When two independent clauses are coordinate, they can be joined by a coordinating conjunction. Coordinating conjunctions usually appear in the middle of a sentence, after a comma. They are commonly remembered by the acronym “FANBOYS,” where each letter stands for a coordinating conjunction: for, and, nor, but, or, yet, so.
Examples of independent clauses joined by coordinating conjunctions:
One benefit of group study is that students learn others’ perspectives, and each member has a unique insight to offer to the group.
Lacking in women’s issues today is one major unifying movement, but feminists are working on addressing a variety of issues that affect a diversity of women and men.
Texting while driving is illegal in this state, yet it is still a major cause of car accidents.
We can meet at the restaurant, or I can pick you up at your place.
Notice that some of these words have other functions when they are not acting as coordinating conjunctions, in which case they may not follow a comma. In the following sentences, “and,” “or,” and “for” are not serving as coordinating conjunctions and do not need a comma.
Next semester I’m taking English and math.
I am going to take either English 180 or English 250A.
I am looking for an English class that fulfills a GE requirement.

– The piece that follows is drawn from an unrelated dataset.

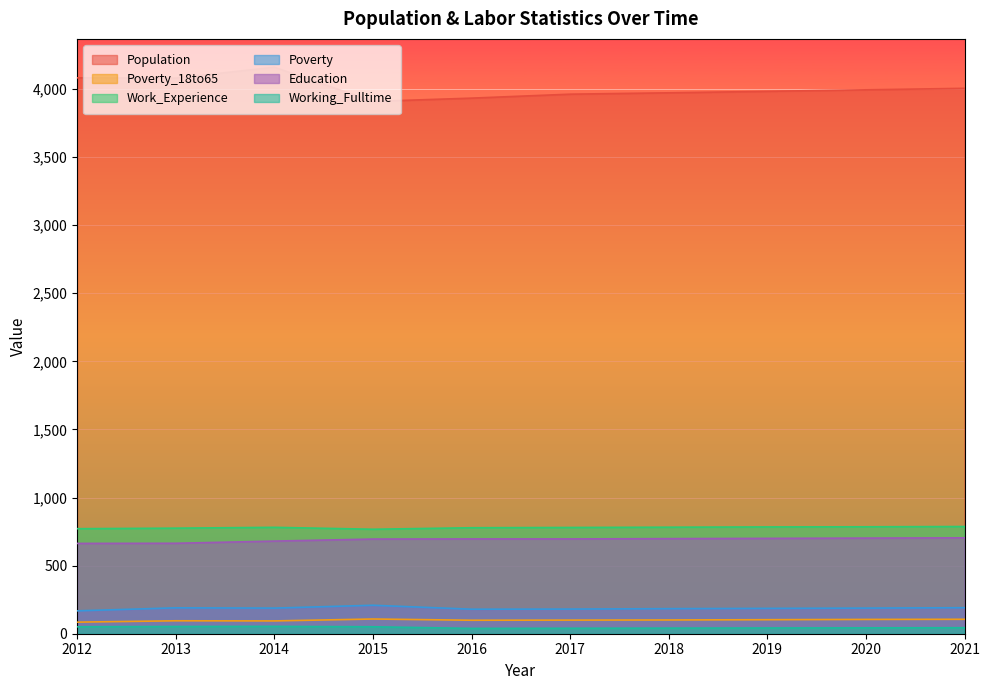

What is the highest value of the Work_Experience series?

787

Two independent clauses of equal importance and similar emphasis can also be joined by a conjunctive adverb. Conjunctive adverbs usually occur in the middle of a sentence, and are preceded by a semicolon and followed by a comma. Here are some common conjunctive adverbs:
To show addition
To show contrast
on the other hand
To show result
as a result
To show a specific case
To strengthen a point
Examples of independent clauses joined by conjunctive adverbs:
Students feel pressure to prepare themselves before group-study sessions to avoid disappointing the group; therefore, students spend more time studying individually as well.

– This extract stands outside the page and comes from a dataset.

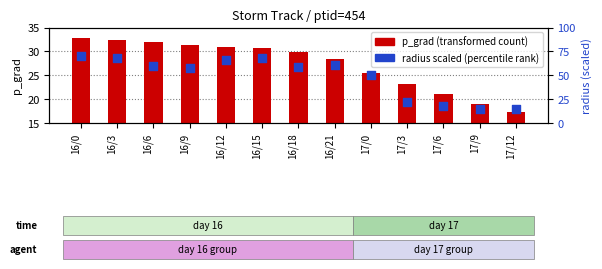

Which series has the widest spread of Y values?

radius scaled (percentile rank)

Lacking in women’s issues today is one major unifying movement; however, feminists are
working on addressing a variety of issues that affect a diversity of women and men.
Texting while driving is illegal in this state; nevertheless, it is still a major cause of car accidents.
There were no vegetarian items on the menu; consequently, I filled up on complimentary bread.
Now look at your own writing. Focus on one paragraph, and locate independent clauses and dependent clauses in that paragraph. Do you have several independent clauses standing alone as simple sentences? Find two simple sentences and combine them by adding a dependent word to one of them, and a comma if necessary. Make sure, however, that the sentences in your paragraph are not all the same type. Try putting the dependent clause at the beginning of some sentences and the end of others. Remember that variety makes writing more interesting.